REQUIREMENT 1:
In the ROW_NUMBER() explainer, transcribe everything from "What does ROW_NUMBER()" down to "number in order.".
REQUIREMENT 2:
In the syntax section of the ROW_NUMBER() explainer, which clause inside OVER is marked as required?

DOCUMENT EXTRACT:
+-------+
What does ROW_NUMBER() do?

🟢 Junior Level

ROW_NUMBER() — a window function that assigns a unique sequential number to each row.

Simple analogy: Like page numbering in a book or a queue at a store — everyone gets their own unique number in order.

Example:

-- Number all orders by date
SELECT
    id,
    amount,
    created_at,
    ROW_NUMBER() OVER(ORDER BY created_at DESC) as row_num
FROM orders;

-- Result:
-- id | amount | created_at | row_num
-- 5  | 100    | 2024-04-01 | 1
-- 4  | 200    | 2024-03-15 | 2
-- 3  | 150    | 2024-03-01 | 3

Common uses:

Row numbering in reports
Pagination
Finding the first/last record in a group
Removing duplicates

🟡 Middle Level

Syntax

ROW_NUMBER() OVER(
    PARTITION BY column1  -- Dividing into groups (optional)
    ORDER BY column2      -- Sorting within the group (required!)
)
+-------+
Data pulled from a collection:
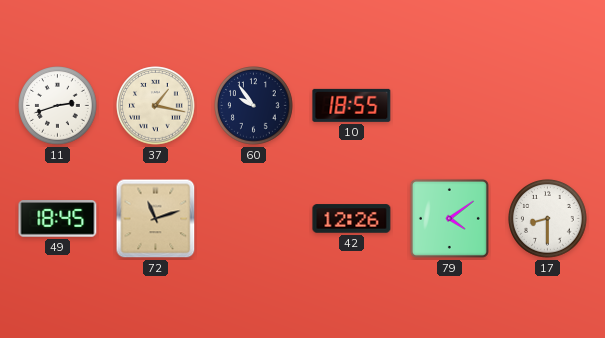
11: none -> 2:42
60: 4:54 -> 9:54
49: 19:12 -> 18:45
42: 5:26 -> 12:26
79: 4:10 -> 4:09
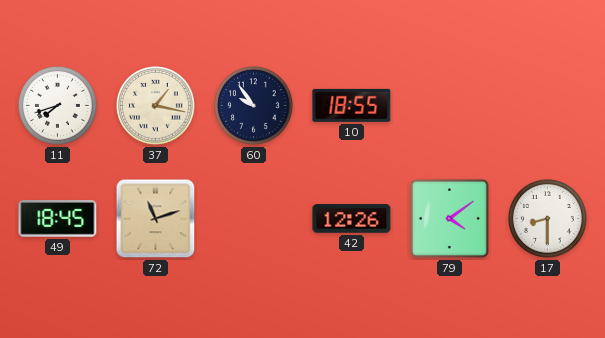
11: 2:42 -> 7:42
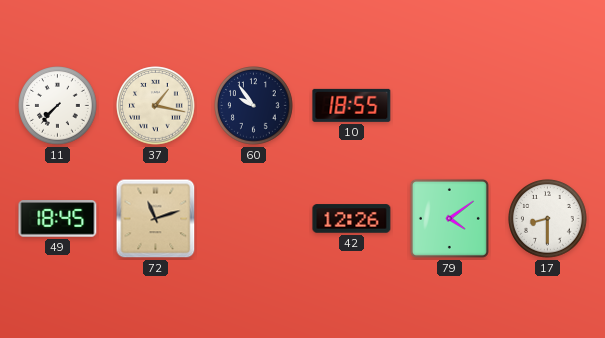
11: 7:42 -> 7:37
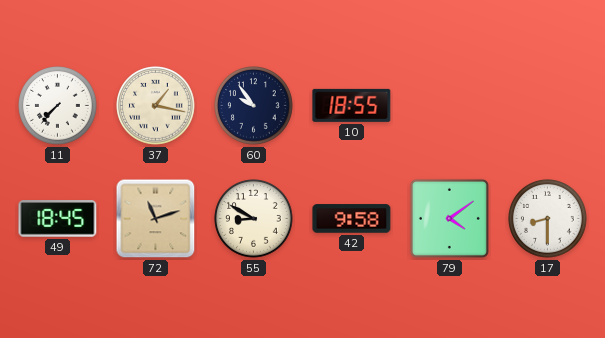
55: none -> 8:50
42: 12:26 -> 9:58
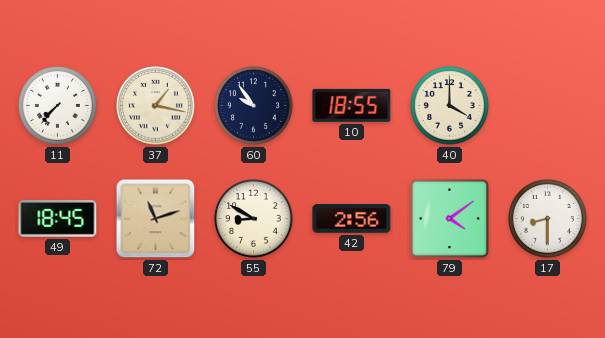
40: none -> 4:00
42: 9:58 -> 2:56
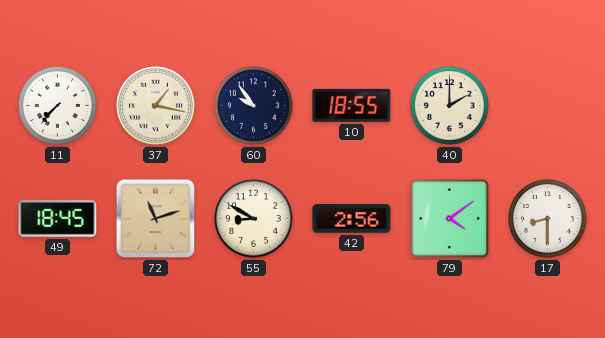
40: 4:00 -> 2:00
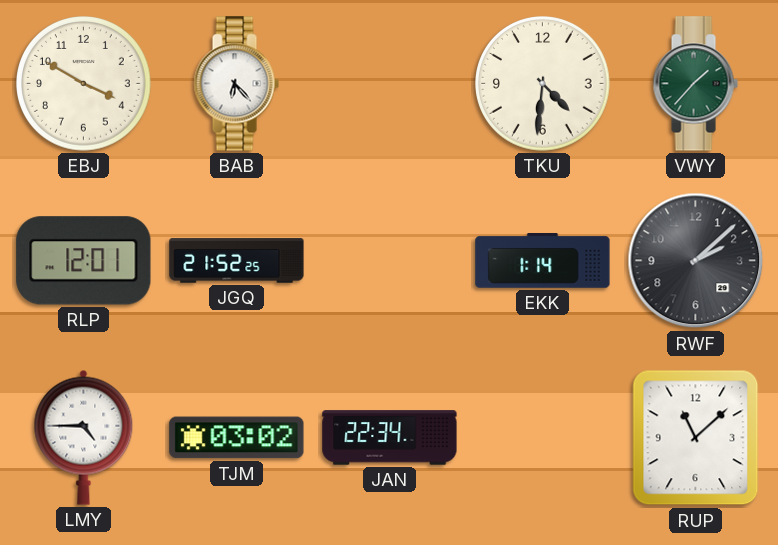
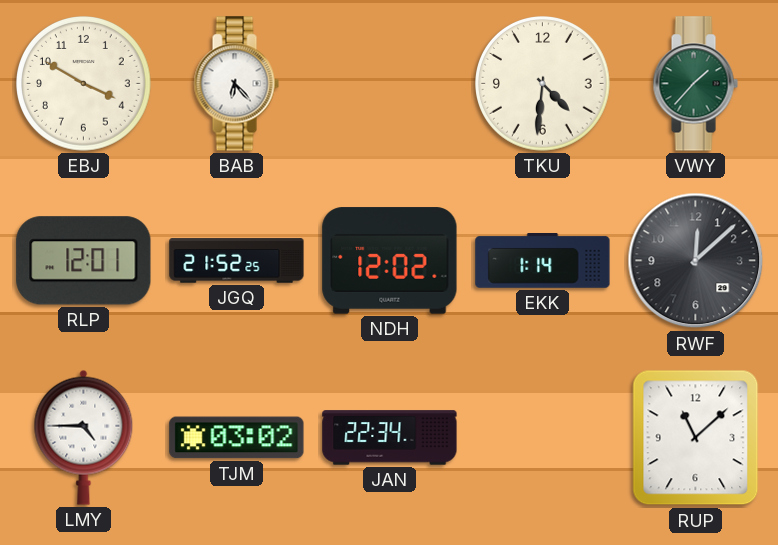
NDH: none -> 12:02
RWF: 2:08 -> 12:08
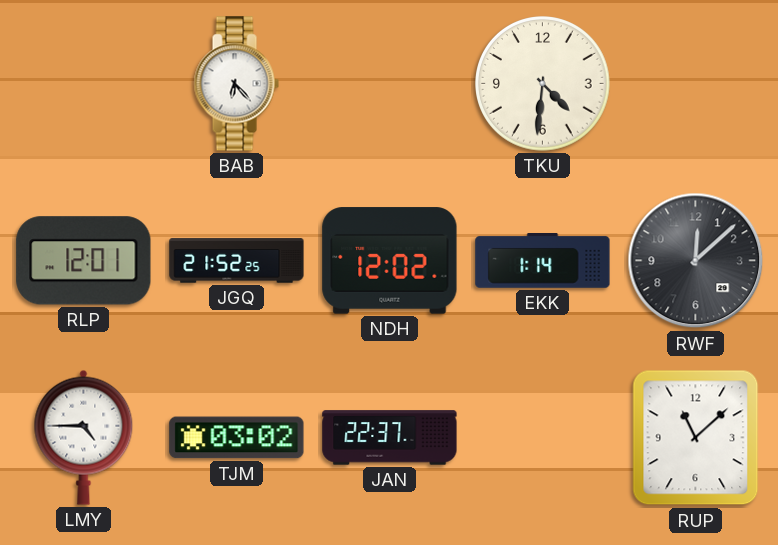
EBJ: 3:50 -> none
VWY: 1:37 -> none
JAN: 22:34 -> 22:37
+-------+
WORKED ANSWER 1:
What does ROW_NUMBER() do?

🟢 Junior Level

ROW_NUMBER() — a window function that assigns a unique sequential number to each row.

Simple analogy: Like page numbering in a book or a queue at a store — everyone gets their own unique number in order.

WORKED ANSWER 2:
The ORDER BY clause.